▶ [TASK DIRECTIONS]
Consider the listing below. Extract exactly the lines from the line containing "Realigning the City’s" to the line containing "What’s Next", both included.
----------
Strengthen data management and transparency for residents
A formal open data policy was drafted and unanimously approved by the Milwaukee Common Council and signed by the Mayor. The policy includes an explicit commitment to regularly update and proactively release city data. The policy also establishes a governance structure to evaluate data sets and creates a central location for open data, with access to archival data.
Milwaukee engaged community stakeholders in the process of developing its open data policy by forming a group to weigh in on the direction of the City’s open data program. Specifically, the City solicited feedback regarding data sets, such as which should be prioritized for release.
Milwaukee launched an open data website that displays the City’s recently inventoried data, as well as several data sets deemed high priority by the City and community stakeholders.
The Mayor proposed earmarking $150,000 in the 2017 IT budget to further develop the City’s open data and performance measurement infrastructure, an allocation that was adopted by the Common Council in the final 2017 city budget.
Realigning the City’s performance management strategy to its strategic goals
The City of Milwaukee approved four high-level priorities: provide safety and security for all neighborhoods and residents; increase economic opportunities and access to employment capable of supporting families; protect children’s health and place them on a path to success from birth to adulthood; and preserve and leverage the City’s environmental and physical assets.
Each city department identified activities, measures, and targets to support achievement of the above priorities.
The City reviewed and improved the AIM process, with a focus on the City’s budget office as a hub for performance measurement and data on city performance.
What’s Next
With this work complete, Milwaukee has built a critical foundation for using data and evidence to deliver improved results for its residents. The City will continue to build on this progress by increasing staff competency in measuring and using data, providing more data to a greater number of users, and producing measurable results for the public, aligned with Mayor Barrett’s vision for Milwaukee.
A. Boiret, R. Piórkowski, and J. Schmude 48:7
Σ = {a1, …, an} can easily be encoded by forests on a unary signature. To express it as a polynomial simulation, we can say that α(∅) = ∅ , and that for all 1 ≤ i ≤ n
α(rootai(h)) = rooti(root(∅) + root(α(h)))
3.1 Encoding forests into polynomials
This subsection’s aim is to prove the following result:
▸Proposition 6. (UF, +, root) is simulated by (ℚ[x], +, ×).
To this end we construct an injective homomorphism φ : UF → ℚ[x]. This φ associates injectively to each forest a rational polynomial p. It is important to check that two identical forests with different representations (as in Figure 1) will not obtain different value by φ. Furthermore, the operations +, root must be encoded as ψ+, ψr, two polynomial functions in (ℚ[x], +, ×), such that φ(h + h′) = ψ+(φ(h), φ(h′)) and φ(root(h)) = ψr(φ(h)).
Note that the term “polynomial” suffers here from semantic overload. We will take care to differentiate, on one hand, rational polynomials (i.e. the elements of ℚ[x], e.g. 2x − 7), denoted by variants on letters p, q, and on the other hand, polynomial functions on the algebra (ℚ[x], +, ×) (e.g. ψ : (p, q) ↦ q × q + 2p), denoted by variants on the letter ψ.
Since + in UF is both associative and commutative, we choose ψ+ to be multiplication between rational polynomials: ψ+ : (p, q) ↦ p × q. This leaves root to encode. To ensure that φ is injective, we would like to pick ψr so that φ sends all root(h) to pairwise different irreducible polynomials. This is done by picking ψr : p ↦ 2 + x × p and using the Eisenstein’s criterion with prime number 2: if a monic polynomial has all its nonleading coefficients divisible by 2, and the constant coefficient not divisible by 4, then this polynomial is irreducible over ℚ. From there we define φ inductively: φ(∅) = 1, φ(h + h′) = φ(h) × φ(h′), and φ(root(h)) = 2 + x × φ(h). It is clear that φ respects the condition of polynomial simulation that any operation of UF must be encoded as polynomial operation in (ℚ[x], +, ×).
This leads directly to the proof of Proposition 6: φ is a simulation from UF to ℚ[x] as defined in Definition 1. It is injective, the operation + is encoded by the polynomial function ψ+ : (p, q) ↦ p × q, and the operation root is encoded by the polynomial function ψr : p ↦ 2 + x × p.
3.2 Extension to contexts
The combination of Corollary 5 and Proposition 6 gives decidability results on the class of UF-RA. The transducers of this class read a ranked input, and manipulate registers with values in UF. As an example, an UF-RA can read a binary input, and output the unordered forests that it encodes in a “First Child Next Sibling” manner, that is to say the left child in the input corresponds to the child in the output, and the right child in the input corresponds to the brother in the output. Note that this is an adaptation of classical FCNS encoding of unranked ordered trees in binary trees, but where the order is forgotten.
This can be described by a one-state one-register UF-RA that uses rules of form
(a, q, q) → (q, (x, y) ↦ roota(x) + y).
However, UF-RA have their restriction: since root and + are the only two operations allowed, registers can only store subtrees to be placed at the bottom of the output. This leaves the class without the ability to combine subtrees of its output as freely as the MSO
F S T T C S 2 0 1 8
----------
▶ [THE ANSWER]
Realigning the City’s performance management strategy to its strategic goals
The City of Milwaukee approved four high-level priorities: provide safety and security for all neighborhoods and residents; increase economic opportunities and access to employment capable of supporting families; protect children’s health and place them on a path to success from birth to adulthood; and preserve and leverage the City’s environmental and physical assets.
Each city department identified activities, measures, and targets to support achievement of the above priorities.
The City reviewed and improved the AIM process, with a focus on the City’s budget office as a hub for performance measurement and data on city performance.
What’s Next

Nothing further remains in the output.